Anstatt anzuhalten und den Schaden zu klären, gab der Fahrer Gas und fuhr einfach weiter. Die Fahrt dauerte jedoch nicht mehr lange. Kurz darauf stoppten die Polizei und andere Retter das Fahrzeug an der Berliner Höhe. Der Fahrer und sein 17-jähriger Beifahrer mussten aussteigen.
Die Beamten führten einen Drogenvortest beim 21-Jährigen durch, dem er zustimmte. Der Test schlug positiv auf Kokain aus. Zusätzlich kam heraus, dass der Mann gar keinen Führerschein besitzt und bereits polizeibekannt ist. Eine Blutprobe wurde entnommen, das genaue Ergebnis steht aber noch aus.

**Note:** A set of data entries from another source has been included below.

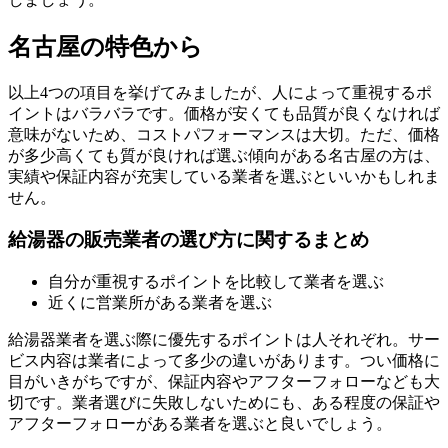
名古屋の特色から
以上4つの項目を挙げてみましたが、人によって重視するポ
イントはバラバラです。価格が安くても品質が良くなければ
意味がないため、コストパフォーマンスは大切。ただ、価格
が多少高くても質が良ければ選ぶ傾向がある名古屋の方は、
実績や保証内容が充実している業者を選ぶといいかもしれま
せん。
給湯器の販売業者の選び方に関するまとめ
自分が重視するポイントを比較して業者を選ぶ
近くに営業所がある業者を選ぶ
給湯器業者を選ぶ際に優先するポイントは人それぞれ。サー
ビス内容は業者によって多少の違いがあります。つい価格に
目がいきがちですが、保証内容やアフターフォローなども大
切です。業者選びに失敗しないためにも、ある程度の保証や
アフターフォローがある業者を選ぶと良いでしょう。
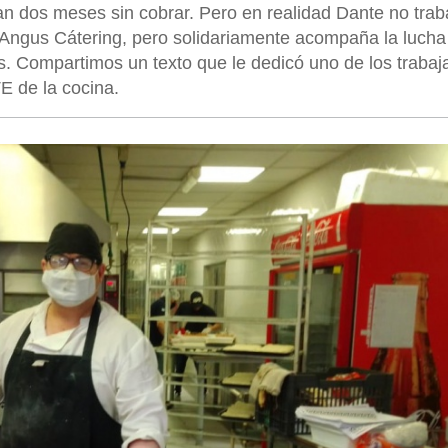
van dos meses sin cobrar. Pero en realidad Dante no trab
 Angus Cátering, pero solidariamente acompaña la luch
os. Compartimos un texto que le dedicó uno de los trabaj
 de la cocina.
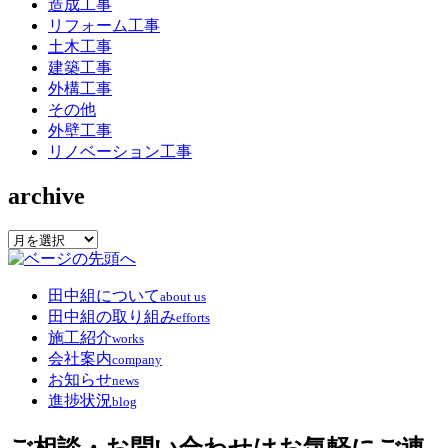
造成工事
リフォーム工事
土木工事
建築工事
外構工事
その他
外壁工事
リノベーション工事
archive
archive
田中組について
about us
田中組の取り組み
efforts
施工紹介
works
会社案内
company
お知らせ
news
進捗状況
blog
ご相談・お問い合わせはお気軽にご連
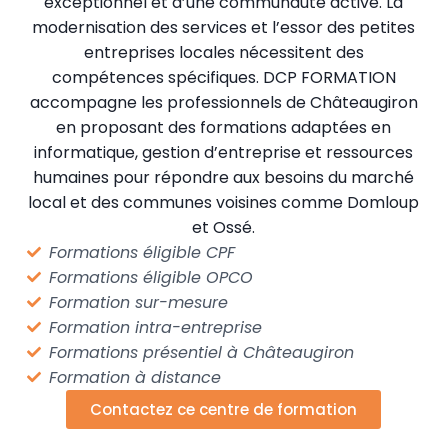
exceptionnel et d’une communauté active. La
modernisation des services et l’essor des petites
entreprises locales nécessitent des
compétences spécifiques. DCP FORMATION
accompagne les professionnels de Châteaugiron
en proposant des formations adaptées en
informatique, gestion d’entreprise et ressources
humaines pour répondre aux besoins du marché
local et des communes voisines comme Domloup
et Ossé.
Formations éligible CPF
Formations éligible OPCO
Formation sur-mesure
Formation intra-entreprise
Formations présentiel à Châteaugiron
Formation à distance
Contactez ce centre de formation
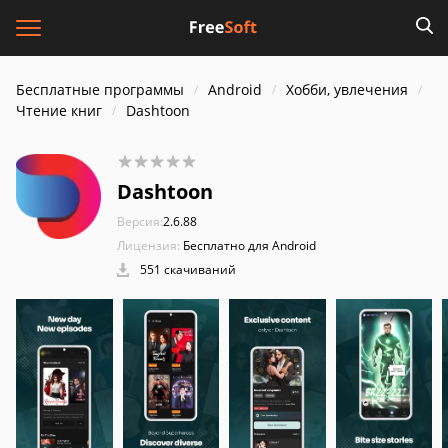
Бесплатные программы
Android
Хобби, увлечения
Чтение книг
Dashtoon
Dashtoon
Версия:
2.6.88
Лицензия:
Бесплатно для Android
551 скачиваний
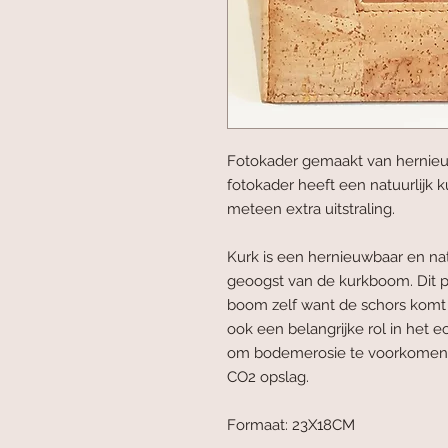
Fotokader gemaakt van hernieuw
fotokader heeft een natuurlijk k
meteen extra uitstraling.
Kurk is een hernieuwbaar en nat
geoogst van de kurkboom. Dit 
boom zelf want de schors komt 
ook een belangrijke rol in het 
om bodemerosie te voorkomen,
CO2 opslag.
Formaat: 23X18CM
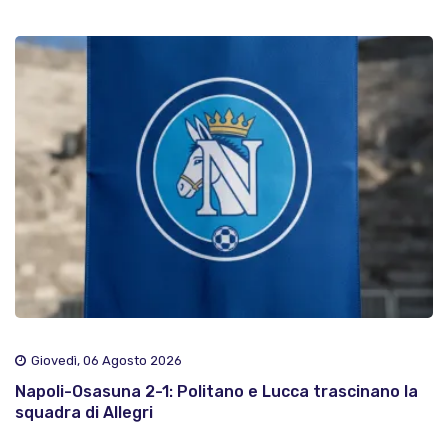
Giovedì, 06 Agosto 2026
Napoli-Osasuna 2-1: Politano e Lucca trascinano la
squadra di Allegri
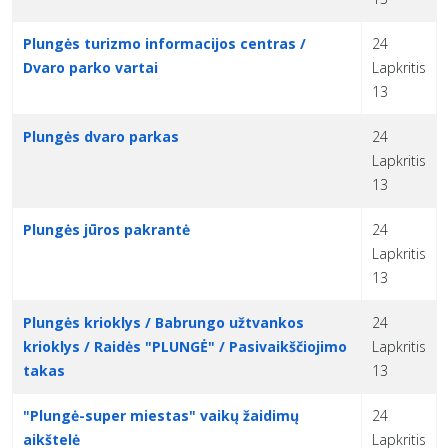
Plungės turizmo informacijos centras /
24
Dvaro parko vartai
Lapkritis
13
Plungės dvaro parkas
24
Lapkritis
13
Plungės jūros pakrantė
24
Lapkritis
13
Plungės krioklys / Babrungo užtvankos
24
krioklys / Raidės "PLUNGĖ" / Pasivaikščiojimo
Lapkritis
takas
13
"Plungė-super miestas" vaikų žaidimų
24
aikštelė
Lapkritis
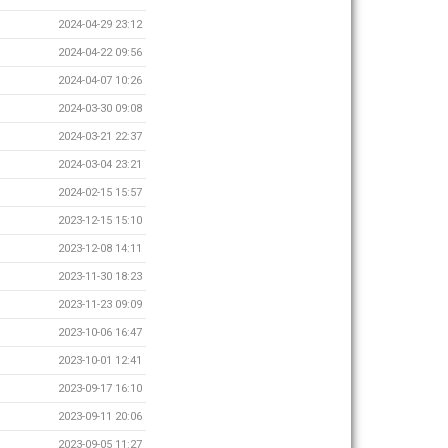
2024-04-29 23:12
2024-04-22 09:56
2024-04-07 10:26
2024-03-30 09:08
2024-03-21 22:37
2024-03-04 23:21
2024-02-15 15:57
2023-12-15 15:10
2023-12-08 14:11
2023-11-30 18:23
2023-11-23 09:09
2023-10-06 16:47
2023-10-01 12:41
2023-09-17 16:10
2023-09-11 20:06
2023-09-05 11:27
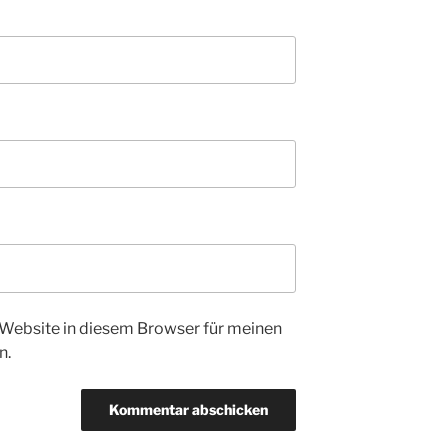
Website in diesem Browser für meinen
n.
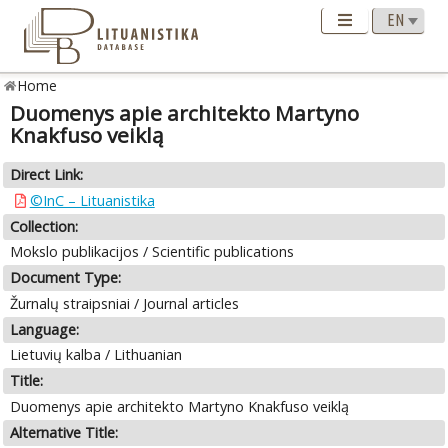
Home
Duomenys apie architekto Martyno
Knakfuso veiklą
Direct Link:
©InC – Lituanistika
Collection:
Mokslo publikacijos / Scientific publications
Document Type:
Žurnalų straipsniai / Journal articles
Language:
Lietuvių kalba / Lithuanian
Title:
Duomenys apie architekto Martyno Knakfuso veiklą
Alternative Title:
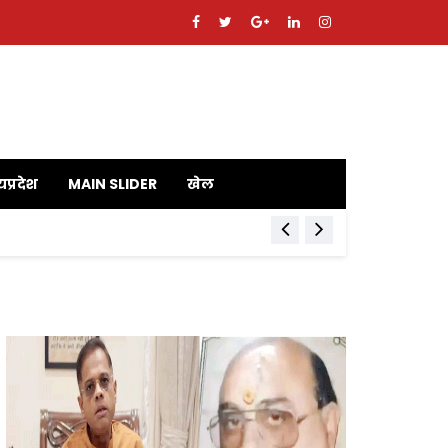
यप्रदेश
MAIN SLIDER
खेल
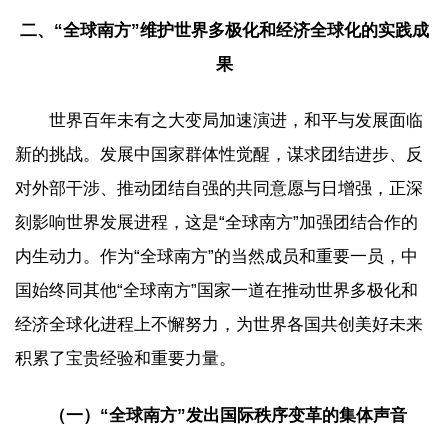
二、“全球南方”维护世界多极化和经济全球化的实践成
果
世界百年未有之大变局加速演进，和平与发展面临
新的挑战。发展中国家群体性觉醒，谋求团结进步、反
对外部干涉、推动团结自强的共同意愿与日增强，正深
刻影响世界发展进程，这是“全球南方”加强团结合作的
内生动力。作为“全球南方”的当然成员和重要一员，中
国始终同其他“全球南方”国家一道在推动世界多极化和
经济全球化进程上不懈努力，为世界各国共创美好未来
积累了宝贵经验和重要力量。
（一）“全球南方”发出国际秩序变革的集体声音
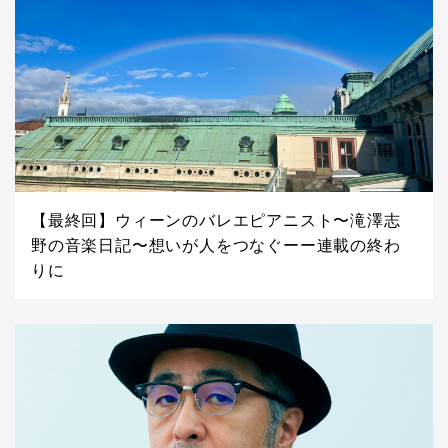
【最終回】ウィーンのバレエピアニスト〜滝澤志
野の音楽日記〜想いが人をつなぐーー連載の終わ
りに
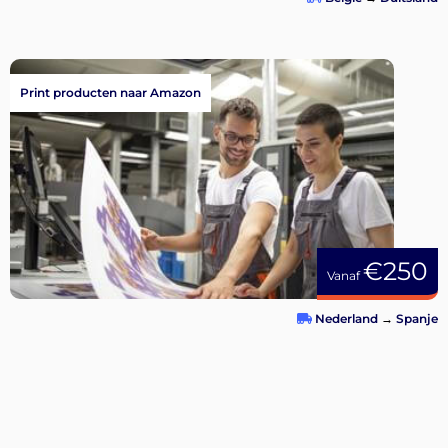
Print producten naar Amazon
€250
Vanaf
Nederland
→
Spanje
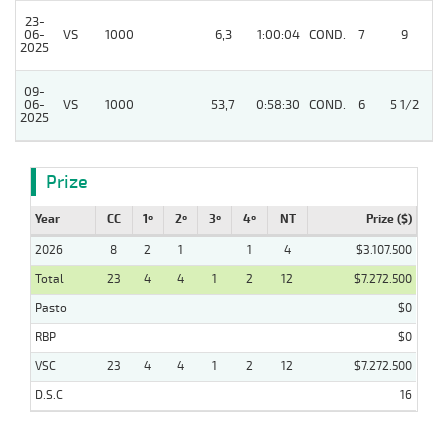
23-
06-
VS
1000
6,3
1:00:04
COND.
7
9
2025
09-
06-
VS
1000
53,7
0:58:30
COND.
6
5 1/2
2025
Prize
Year
CC
1º
2º
3º
4º
NT
Prize ($)
2026
8
2
1
1
4
$3.107.500
Total
23
4
4
1
2
12
$7.272.500
Pasto
$0
RBP
$0
VSC
23
4
4
1
2
12
$7.272.500
D.S.C
16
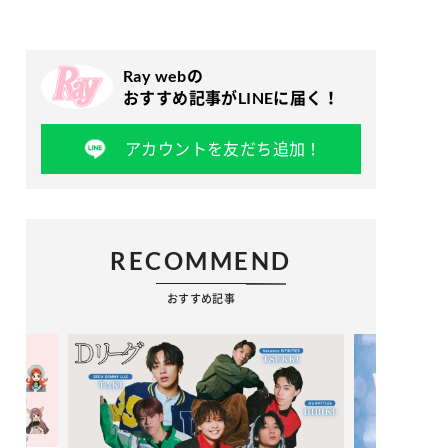
Ray webの
おすすめ記事がLINEに届く！
アカウントを友だち追加！
RECOMMEND
おすすめ記事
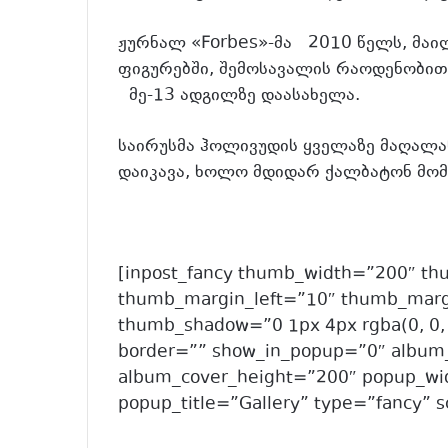
ჟურნალ «Forbes»-მა 2010 წელს, მაი
ფიგურებში, შემოსავალის რაოდენობით
მე-13 ადგილზე დაასახელა.
საირუსმა ჰოლივუდის ყველაზე მაღალა
დაიკავა, ხოლო მდიდარ ქალბატონ მომ
[inpost_fancy thumb_width=”200″ t
thumb_margin_left=”10″ thumb_marg
thumb_shadow=”0 1px 4px rgba(0, 0,
border=”” show_in_popup=”0″ album
album_cover_height=”200″ popup_w
popup_title=”Gallery” type=”fancy”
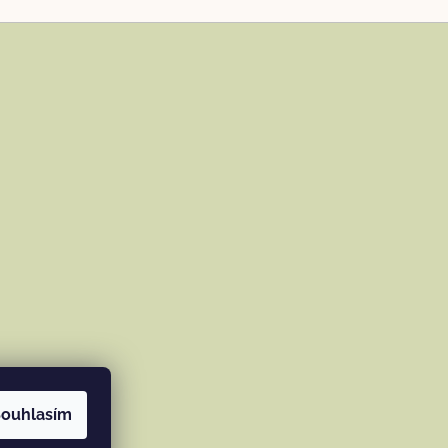
ouhlasím
ramu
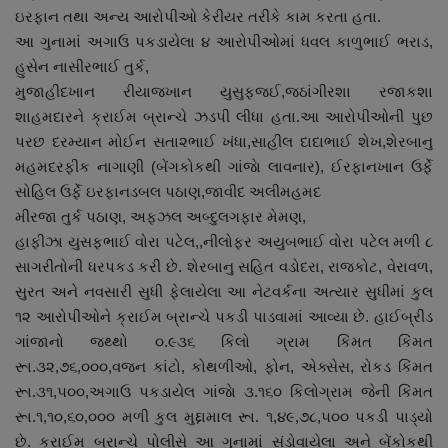
ઇરફાન તથા અન્ય આરોપીઓ કેરીયર તરીકે કામ કરતા હતા.
આ ગુનામાં અગાઉ પકડાયેલા ૪ આરોપીઓમાં ધવલ કાળુભાઈ ભરાડ,
હુસેન નાસીરભાઈ તુર્ક,
મુજાહીદખાન રીયાજખાન યુસુફજઈ,જઠાંગીરશા રજાકશા
શાહમદારને ક્રાઈમ બ્રાન્ચે ઝડપી લીધા હતા.આ આરોપીઓની પુછ
પરછ દરમ્યાન મોઈન સતા૨ભાઈ ખંધા,સાહીલ દાદાભાઈ શેખ,શેરબાનુ
મહમદરફીક નાગાણી (બેંગકોકથી ગાંજાે લાવનાર), ઈરફાનખાન ઉર્ફે
સોહિલ ઉર્ફે ઇરફાનડબલ પઠાણ,જાવીદ અલીમહમદ
મીરજા તુર્ક પઠાણ, અફઝલ અબ્દુલગફાર મેમણ,
હાફીઝા યુસફભાઈ વોરા પટેલ,,નીલોફર અયુબભાઈ વોરા પટેલ મળી ૮
સાગરીતોની ધરપકડ કરી છે. શેરબાનુ સહિત વડોદરા, રાજકોટ, વેરાવળ,
સુરત અને નવસારી સુધી ફેલાયેલા આ નેટવર્કના અત્યાર સુધીમાં કુલ
૧૨ આરોપીઓને ક્રાઈમ બ્રાન્ચે પકડી પાડવામાં આવ્યા છે. હાઈબ્રીડ
ગાંજાનો જથ્થો ૦.૯૩૬ કિલો ગ્રામ કિંમત કિંમત
રૂા.૩૨,૭૬,૦૦૦,વજન કાંટો, કોથળીઓ, ફોન, એક્સેસ, રોકડ કિંમત
રૂા.૩૧,૫૦૦,અગાઉ પકડાયેલ ગાંજાે ૩.૧૬૦ કિલોગ્રામ જેની કિંમત
રૂા.૧,૧૦,૬૦,૦૦૦ મળી કુલ મુદ્દામાલ રૂા. ૧,૪૯,૭૮,૫૦૦ પકડી પાડ્યો
છે. ક્રાઈમ બ્રાન્ચે પોલીસે આ ગુનામાં સંડોવાયેલા અને બેંકોકથી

Das Verkehrskommissariat ermittelt nun wegen mehrerer Delikte. Dem Mann wird vorgeworfen, ohne Fahrerlaubnis gefahren zu sein und rücksichtslos Geschwindigkeit aufgenommen zu haben. Zudem geht es um die Gefährdung anderer durch Drogenkonsum sowie die Unfallflucht.
Ob und inwieweit sich der Verdächtige strafbar gemacht hat, klärt nun die Staatsanwaltschaft. Es gilt die Unschuldsvermutung. Die Ermittlungen dauern an.